» Directions:
In the opinion excerpt, what reason does Mr. Sullivan give for why an agency relationship between the Glenns and Ms. Chung is not needed to establish the Glenns' obligation on the Sullivan loan?

» Study text:
BEGIN
Mr. Sullivan responds to this reasoning by asserting that it misapprehends the work that the agency analysis is doing in these courts’ application of § 523(a)(2)(A). He asserts that the agency analysis is relevant, not to establish the innocent debtor’s complicity in the fraud, but rather to establish the innocent debtor’s obligation on the debt. He then notes that, on the facts in the instant case, an agency relationship between the Glenns and Ms. Chung is not necessary to establish the Glenns’ obligation on the Sullivan loan because the Glenns themselves (along with Ms. Chung) signed the promissory note. So under Mr. Sullivan’s construction of the statute and case law, in many cases' agency analysis is indeed'an essential component of the analysis, but it is necessary only where the debtor’s obligation on the debt is not otherwise independently established.
Mr. Sullivan’s argument is creative, but I am not persuaded. Establishing a debtor’s obligation on a given debt might well be a principled explanation for the relevance of agency analysis in these courts’ decisions. But if true, the only limiting principle as to non-dischargeability under § 523(a)(2)(A) would be whether the debtor in question was actually obligated on the debt. So long as the debtor is obligated on the fraudulently obtained debt, the debt would be non-dischargeable as to that debtor. That is a tautology, of course, as it would be nonsensical to consider whether a debt is non-dischargeable as to a debtor who was not obligated on the debt in the first instance. A debt must be potentially dischargeable in order to properly consider whether an exception to discharge applies.
END
» The data:
BEGIN
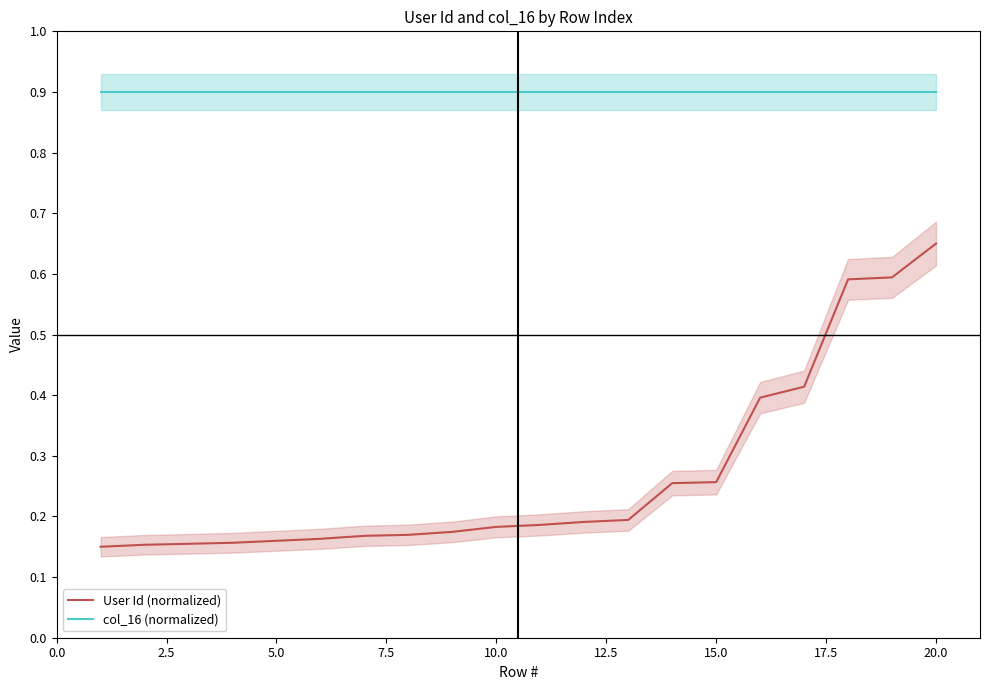

What is the value of the col_16 (normalized) point at the 12th from the left?

0.9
END
» Your response:
The Glenns themselves, along with Ms. Chung, signed the promissory note.